Along the Intracoastal Waterway at Port Everglades where cruise ships abound, the Hyatt Regency at Pier 66, an established landmark since 1959, has a revolving lounge at the top and 142 boat slips at its marina. The Fort Lauderdale Marina Marriott, or the Embassy Suites Fort Lauderdale offer luxurious accommodations, all close to the Convention Center, shopping and restaurants near downtown Fort Lauderdale.
Just south of Fort Lauderdale proper is the landmark Hollywood Beach Resort, a famed 1920's grand hotel, now a condominium located right on the beach. The boardwalk is filled with strollers and skaters as well as with many shops, cafes and restaurants with umbrella shaded tables. There's plenty of entertainment and nightlife right outside your door. Also on the south beach area close to local attractions, you'll find the Clarion Hotel Hollywood Beach.
North Beach Area
If you prefer apartment style lodging, there are many large, furnished units such as the Ocean Terrace Suites, Tropic Isle Beach Resort, and the Pelican Beach Resort. Near the famous downtown shopping along famous Las Olas Blvd, one and two bedroom accommodations can also be found at the Banyan Marina Apartments.
Many places to stay in the Fort Lauderdale area are comfortable but unpretentious, offering simple amenities, but are close to attractions and the beach, such as the Oceanside Inn and the Ronny Dee Resort Motel. Just north of Fort Lauderdale on the beach is the Plaza Hotel and Resort, offering many conveniences such as coffeemaker, hair dryer, and data port. Also, the Best Inn Polynesian Hotel is a beautiful resort close to attractions, shopping and the beach.

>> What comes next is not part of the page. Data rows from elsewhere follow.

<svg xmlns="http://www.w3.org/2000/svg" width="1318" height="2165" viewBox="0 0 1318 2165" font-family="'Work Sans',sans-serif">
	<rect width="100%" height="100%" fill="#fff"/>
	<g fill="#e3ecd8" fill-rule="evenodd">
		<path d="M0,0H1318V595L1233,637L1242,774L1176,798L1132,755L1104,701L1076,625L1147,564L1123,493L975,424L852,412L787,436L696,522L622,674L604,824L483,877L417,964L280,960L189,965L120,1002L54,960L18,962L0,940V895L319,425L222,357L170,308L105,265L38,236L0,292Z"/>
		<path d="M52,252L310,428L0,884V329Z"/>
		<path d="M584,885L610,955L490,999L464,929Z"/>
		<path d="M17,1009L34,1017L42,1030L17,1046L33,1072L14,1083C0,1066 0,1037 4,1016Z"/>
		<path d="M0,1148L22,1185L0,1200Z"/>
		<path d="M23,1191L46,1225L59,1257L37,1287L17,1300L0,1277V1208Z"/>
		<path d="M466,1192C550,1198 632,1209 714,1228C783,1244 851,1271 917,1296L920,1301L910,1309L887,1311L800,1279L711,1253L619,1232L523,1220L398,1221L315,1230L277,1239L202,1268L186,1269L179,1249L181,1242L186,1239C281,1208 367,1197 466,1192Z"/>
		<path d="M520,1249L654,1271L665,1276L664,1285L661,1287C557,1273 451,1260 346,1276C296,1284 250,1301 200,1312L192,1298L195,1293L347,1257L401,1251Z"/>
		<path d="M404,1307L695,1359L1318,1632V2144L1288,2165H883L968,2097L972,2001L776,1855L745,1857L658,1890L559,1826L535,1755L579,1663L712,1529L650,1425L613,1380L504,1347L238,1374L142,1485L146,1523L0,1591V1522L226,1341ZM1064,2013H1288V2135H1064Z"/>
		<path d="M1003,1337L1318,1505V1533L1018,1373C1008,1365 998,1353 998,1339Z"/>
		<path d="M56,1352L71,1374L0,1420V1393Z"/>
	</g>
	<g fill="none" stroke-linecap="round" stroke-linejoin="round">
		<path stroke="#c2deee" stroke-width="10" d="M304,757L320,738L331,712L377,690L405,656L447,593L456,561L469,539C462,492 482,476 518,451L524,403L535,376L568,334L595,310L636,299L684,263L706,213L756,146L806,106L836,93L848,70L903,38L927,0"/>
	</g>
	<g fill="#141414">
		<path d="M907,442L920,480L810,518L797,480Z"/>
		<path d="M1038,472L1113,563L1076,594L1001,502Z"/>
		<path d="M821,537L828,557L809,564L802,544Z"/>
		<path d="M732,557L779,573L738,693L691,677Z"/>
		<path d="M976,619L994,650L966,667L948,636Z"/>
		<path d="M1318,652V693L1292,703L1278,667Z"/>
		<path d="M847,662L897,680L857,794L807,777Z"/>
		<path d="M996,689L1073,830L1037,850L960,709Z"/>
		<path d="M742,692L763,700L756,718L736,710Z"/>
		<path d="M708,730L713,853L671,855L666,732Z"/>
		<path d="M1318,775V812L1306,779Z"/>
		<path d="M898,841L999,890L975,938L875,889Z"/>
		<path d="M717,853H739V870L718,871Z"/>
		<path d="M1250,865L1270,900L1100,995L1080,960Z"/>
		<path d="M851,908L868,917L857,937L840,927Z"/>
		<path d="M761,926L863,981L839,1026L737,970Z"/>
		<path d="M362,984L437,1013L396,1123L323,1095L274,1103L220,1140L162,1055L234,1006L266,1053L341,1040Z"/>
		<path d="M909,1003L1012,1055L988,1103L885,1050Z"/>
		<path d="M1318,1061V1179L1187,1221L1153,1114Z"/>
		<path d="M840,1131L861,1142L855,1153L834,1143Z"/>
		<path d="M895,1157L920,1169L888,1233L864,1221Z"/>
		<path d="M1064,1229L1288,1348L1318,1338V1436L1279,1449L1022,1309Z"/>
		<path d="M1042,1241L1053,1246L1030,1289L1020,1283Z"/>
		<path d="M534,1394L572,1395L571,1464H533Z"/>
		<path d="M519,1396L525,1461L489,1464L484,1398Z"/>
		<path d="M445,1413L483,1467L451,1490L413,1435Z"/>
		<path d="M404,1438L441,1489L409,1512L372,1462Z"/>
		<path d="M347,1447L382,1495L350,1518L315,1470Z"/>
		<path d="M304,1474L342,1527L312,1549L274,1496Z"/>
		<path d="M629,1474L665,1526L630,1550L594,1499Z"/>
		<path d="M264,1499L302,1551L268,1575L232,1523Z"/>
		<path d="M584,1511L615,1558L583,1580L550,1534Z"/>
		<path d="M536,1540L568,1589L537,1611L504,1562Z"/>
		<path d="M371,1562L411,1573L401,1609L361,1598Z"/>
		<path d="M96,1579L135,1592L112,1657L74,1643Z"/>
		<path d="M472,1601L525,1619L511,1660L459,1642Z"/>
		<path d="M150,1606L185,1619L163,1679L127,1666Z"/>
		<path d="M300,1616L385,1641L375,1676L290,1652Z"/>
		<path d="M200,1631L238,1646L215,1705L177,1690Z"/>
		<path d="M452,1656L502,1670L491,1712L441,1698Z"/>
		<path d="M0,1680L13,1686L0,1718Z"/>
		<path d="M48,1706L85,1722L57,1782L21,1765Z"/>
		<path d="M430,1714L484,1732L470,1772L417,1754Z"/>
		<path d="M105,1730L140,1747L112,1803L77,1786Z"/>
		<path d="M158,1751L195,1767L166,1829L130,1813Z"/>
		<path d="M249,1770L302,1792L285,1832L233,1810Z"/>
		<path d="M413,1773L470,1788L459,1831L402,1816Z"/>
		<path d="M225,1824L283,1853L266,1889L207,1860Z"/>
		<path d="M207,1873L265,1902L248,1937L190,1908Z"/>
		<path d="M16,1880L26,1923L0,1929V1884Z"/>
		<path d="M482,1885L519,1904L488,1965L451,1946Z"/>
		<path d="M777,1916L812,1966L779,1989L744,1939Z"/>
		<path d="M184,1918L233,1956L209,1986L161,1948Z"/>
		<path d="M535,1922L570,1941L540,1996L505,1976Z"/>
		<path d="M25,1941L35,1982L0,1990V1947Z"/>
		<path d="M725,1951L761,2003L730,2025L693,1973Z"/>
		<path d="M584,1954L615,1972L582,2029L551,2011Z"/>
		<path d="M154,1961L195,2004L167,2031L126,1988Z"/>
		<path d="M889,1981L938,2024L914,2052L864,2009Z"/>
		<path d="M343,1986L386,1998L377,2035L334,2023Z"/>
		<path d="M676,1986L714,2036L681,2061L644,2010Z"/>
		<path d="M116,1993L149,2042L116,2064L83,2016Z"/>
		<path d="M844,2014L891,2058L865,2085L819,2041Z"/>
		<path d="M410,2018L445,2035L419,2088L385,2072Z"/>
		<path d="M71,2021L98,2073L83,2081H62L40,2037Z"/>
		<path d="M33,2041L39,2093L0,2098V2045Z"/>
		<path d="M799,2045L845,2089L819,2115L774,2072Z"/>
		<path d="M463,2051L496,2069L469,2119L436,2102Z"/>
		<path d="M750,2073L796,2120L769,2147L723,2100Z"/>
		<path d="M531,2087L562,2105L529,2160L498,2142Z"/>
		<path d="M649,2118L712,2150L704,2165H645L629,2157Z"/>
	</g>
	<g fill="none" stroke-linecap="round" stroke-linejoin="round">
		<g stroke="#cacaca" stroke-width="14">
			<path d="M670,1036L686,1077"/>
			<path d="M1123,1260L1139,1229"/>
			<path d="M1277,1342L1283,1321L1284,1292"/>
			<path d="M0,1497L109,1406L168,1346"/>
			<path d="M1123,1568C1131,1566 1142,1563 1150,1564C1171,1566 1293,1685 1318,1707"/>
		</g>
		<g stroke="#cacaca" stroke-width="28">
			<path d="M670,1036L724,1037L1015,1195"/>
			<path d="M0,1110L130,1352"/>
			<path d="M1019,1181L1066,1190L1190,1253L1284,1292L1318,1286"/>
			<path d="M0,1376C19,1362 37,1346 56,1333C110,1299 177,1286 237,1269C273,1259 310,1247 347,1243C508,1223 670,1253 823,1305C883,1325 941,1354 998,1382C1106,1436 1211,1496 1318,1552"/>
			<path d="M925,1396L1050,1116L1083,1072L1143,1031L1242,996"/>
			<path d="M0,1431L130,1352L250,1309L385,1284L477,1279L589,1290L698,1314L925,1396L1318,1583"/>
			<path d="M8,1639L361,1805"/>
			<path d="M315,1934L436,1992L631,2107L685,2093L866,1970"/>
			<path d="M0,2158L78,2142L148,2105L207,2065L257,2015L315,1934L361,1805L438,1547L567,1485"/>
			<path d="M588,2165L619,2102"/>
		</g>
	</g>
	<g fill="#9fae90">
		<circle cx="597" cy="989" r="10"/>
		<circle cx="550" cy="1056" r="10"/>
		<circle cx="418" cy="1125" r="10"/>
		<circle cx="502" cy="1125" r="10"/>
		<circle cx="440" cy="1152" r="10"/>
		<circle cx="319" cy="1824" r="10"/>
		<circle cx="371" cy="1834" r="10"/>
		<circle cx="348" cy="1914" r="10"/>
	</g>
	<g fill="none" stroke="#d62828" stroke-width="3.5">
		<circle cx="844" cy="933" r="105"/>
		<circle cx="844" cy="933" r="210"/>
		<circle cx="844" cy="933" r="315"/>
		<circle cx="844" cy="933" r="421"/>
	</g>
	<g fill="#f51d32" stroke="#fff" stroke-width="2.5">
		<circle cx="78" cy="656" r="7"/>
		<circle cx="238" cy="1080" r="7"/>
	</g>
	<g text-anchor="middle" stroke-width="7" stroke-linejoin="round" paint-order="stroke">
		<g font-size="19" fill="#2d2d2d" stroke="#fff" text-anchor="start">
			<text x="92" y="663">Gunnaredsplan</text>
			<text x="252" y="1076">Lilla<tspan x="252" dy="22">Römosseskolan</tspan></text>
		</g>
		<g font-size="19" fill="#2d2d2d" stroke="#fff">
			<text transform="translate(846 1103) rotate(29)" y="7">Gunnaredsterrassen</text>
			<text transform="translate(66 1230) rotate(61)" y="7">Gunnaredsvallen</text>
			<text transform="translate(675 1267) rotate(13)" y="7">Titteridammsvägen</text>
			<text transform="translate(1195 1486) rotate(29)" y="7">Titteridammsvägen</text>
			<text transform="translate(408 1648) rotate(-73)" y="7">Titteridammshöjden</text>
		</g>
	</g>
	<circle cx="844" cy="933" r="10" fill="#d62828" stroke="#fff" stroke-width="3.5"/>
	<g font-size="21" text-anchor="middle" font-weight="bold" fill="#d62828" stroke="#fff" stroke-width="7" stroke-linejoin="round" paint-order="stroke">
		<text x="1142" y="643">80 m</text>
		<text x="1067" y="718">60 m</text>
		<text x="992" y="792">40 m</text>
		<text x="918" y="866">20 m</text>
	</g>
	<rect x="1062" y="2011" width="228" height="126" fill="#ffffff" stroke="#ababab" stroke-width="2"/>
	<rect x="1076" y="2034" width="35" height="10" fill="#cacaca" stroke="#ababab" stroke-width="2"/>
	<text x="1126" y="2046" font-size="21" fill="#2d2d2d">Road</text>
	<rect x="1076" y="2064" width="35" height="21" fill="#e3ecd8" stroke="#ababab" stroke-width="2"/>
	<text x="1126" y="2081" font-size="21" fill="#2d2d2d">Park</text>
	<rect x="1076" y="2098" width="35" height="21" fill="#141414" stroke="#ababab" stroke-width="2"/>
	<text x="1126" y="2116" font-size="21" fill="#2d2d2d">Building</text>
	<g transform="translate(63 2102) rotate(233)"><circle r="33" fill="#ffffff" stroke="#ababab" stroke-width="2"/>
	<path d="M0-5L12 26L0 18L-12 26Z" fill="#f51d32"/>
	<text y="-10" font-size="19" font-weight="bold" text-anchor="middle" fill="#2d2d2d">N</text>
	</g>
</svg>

When a charming bed and breakfast is your desire near the downtown area, the Caribbean Quarters and the Ocean Hacienda Inn.
For older and smaller beach accommodations near Fort Lauderdale Beach with only a few rooms, but the draw is a multilingual staff, stay at Three Suns Motel, A Little Inn by-the-Sea, Jasmin Villa Motel or Estoril Paradise Inn Motel.
Along the western edge of the Everglades boundary about ten miles from the international airport, is the Coral Springs Wellesley Inn, or the Wyndham Resort and Spa with its championship golf courses and clay court tennis, not to mention a dazzling tropical garden complete with swans and waterfalls. They offer luxurious seclusion from the fast-paced world to the east, but with easy access to major highways to get right back in. The Sawgrass Mills, a shopper's paradise and one of the largest outlets in the United States with over 250 stores, is only a few minutes away.
Accommodations just southwest of the downtown area near the Fort Lauderdale/Hollywood International Airport, you'll find the Sheraton Suites Plantation, adjacent to the Fashion Mall, a two-tiered enclosed shopping center, the Sunrise Hilton, and the Fort Lauderdale Airport Hilton. Although they are chain hotels, they offer busy travelers convenient lodging with excellent amenities, close to main highways, attractions, shopping and restaurants.